Scary monsters… Trump, China and the Fed

This is the first time since 2016 that the start of the year has been marked by so many concerns about the world economy. And not without reason. The markets appear close to thinking that a recession is inevitable in the US, that China will be unable to avert a hard landing this time under pressure from Donald Trump’s trade offensive, and that central banks cannot be expected to lend a helping hand. All this is possible, but far from certain. By giving the US policy mix an inconsistent and erratic character, Trump is a serious problem. Fortunately, the fate of the world economy does not hinge on one man alone, even the greatest of all US Presidents. Let’s take a look why.

Firstly, it is worth reviewing the current state of the economy. At the global scale, real GDP growth has fallen on our estimates from 4.1% year-on-year at the end of 2017 to 3.6% at the end of 2018, a return to its post-crisis average. This calls for two remarks. First, the adjustment has been gradual to date. Second, since it began from a high level, the stall zone – estimated at around 2.5% – remains distant. It was far closer early in 2016, when the worst-case scenario failed to materialise. World growth of approximately 3% in 2020 is a reasonable scenario in our view (3.3% forecast in 2019). At this stage of the cycle, it is neither surprising nor alarming that growth is slowing towards its trend rate or dipping slightly below it. In the US, for example, the output gap has been closed, unemployment has all but disappeared, the fiscal stimulus will wane gradually and the economy will suffer from the delayed impact of tighter monetary conditions.

But will a US recession be averted? Experience demonstrates that more time is spent looking out for recessions than living through them (they last for two to three quarters on average). Many of their immediate causes are absent today. The risk of an oil shock has eased sharply in recent months. The risk of seeing monetary policy enter restrictive territory has decreased in recent weeks. Automatic policy rate hikes of one per quarter are no longer on the agenda. The Fed is in pause mode for at least six months.

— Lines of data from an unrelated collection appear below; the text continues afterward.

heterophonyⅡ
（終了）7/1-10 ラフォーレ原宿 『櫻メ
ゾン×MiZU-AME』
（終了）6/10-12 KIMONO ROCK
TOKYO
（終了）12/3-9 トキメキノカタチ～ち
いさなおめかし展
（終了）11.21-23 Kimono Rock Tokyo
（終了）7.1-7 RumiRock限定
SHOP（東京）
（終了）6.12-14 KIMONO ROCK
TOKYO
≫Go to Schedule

There is no broad-based debt overhang, at least on the consumer side, which lay behind the massive slump in domestic demand during the last recession ten years ago. The recent inversion of the yield curve demonstrates that the risk of recession is significant, but it appears lower to us in 2019 than the prospect of a soft landing. Without an overheating, a recession is less likely.

Where might downside risks come from? One considerable problem, compounded by its unprecedented nature, is the US President’s challenge to free trade rules. Protectionism is an idea deeply cherished by Donald Trump, who thinks he can bring back jobs in this way. His electoral base supports it (as long as it doesn’t pay the price) and all his supposedly “globalist” advisors have left his administration. Only hawks are left. This trade war, as it is commonly known, is mutually costly for all belligerent parties. When China is destabilised, there are knock-on effects across almost the entire globe, including on the US economy. Tariffs are a form of taxation that are ultimately financed by consumers. Donald Trump is no stranger to U-turns in many areas, potentially opening the door to an easing of Sino-American relations. But caution remains the watchword. The US President does not need to turn his protectionist furore on Europe.